In its simplest form, an IBM MQ architecture would involve a server and many clients connecting to it and sending requests or waiting for replies. This is a cartoonish simplification of what reality usually looks like, but it is entirely sufficient for what we need here.

There are many ways for such an architecture to grow and change, and some of these ways can put considerable strain on it. One thing that happens often is that the server is migrated in the cloud. Another one is that clients grow geographically.

IBM MQ is a superbly stable environment. In all likelihood it would keep working in these two cases. But performance may degrade. Let’s consider what’s happening using some (not so) fictional scenarios.

You may have a system, say Internet Banking, that uses your Core Banking to get what it needs to then show to its users. The Internet Banking systems uses MQ Client libraries to connect to the Core Banking Queue Manager and send requests. It’s been working fine for years.

FIXME: We need a picture of the two boxes with no cloud in between…

So your Internet Banking is a multi-threaded application. Or it may be an event driven asynchronous application. Either way it generates many requests waiting for their replies. And before this used to work very well.

If we delve into details, sending every message has its overhead. When client and server are “close” in the network this overhead is very little in terms of time spent. However, if we stretch the network distance between a client and a server what we begin to see is that the latency of network starts to increase. Even if the link has a large bandwidth, latency increases almost inevitably when the two endpoints are stretched apart. And latency (and not bandwidth) is what affects the overhead most.

So now that those two endpoints are stretched (however little), your Internet Banking system incurs considerable delay for every message it sends. In the end, end users would suffer the degraded performance.
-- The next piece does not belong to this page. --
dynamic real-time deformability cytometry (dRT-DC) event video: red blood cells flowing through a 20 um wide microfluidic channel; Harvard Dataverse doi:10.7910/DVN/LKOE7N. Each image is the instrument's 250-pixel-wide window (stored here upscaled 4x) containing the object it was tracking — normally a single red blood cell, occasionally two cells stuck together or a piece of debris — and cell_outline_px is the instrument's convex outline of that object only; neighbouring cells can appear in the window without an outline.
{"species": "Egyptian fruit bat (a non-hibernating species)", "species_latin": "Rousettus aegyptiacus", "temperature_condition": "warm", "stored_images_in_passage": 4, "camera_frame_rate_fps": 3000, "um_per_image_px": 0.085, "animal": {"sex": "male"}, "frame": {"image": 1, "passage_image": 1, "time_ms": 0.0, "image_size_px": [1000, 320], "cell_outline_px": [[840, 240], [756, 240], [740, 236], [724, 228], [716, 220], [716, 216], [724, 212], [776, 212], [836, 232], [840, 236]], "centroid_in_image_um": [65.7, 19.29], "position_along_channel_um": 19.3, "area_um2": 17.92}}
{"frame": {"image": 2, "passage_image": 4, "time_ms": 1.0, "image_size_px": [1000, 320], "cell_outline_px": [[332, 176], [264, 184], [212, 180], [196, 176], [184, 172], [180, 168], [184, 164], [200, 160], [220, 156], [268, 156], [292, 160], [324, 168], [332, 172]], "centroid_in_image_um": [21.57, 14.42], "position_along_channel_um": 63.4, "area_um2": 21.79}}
If you have more geographically distributed locations the problem only gets worse.

At a first glance introducing another QueueManager doesn’t help. That latency is still not reduced. Very technically speaking, it has probably increased slightly. However what was reduced is the latency between the client and the Queue Manager it connects to.


Now the latency is between the two Queue Managers. And Queue Managers can batch messages together and they are very smart about how they do it. In peak hours, when hundreds of messages are coming in per second, Queue Managers would pack several of them together. As a result, the overhead for 20 or 30 messages will be reduced to the equivalent of sending one. The trick here is that the overhead price is paid by batch, not by message. MQ Client libraries, on the other hand, cannot batch messages. So the overhead price is paid by the messages. We are still paying this price but by introducing a new Queue Manager it is way lower.

There are many parameters that affect the way Queue Managers batch messages. A selection would inlude BATCHSZ, BATCHLIM, and BATCHINT. Even with default configuration in real, production installations, performance improvements are considerable. Fine tuning these parameters yields even better results for your systems.

XQuadro has designed, built, deployed, and tuned similar solutions so many times that we have a special name for the Queue Manager we introduced above: MQ Gateway.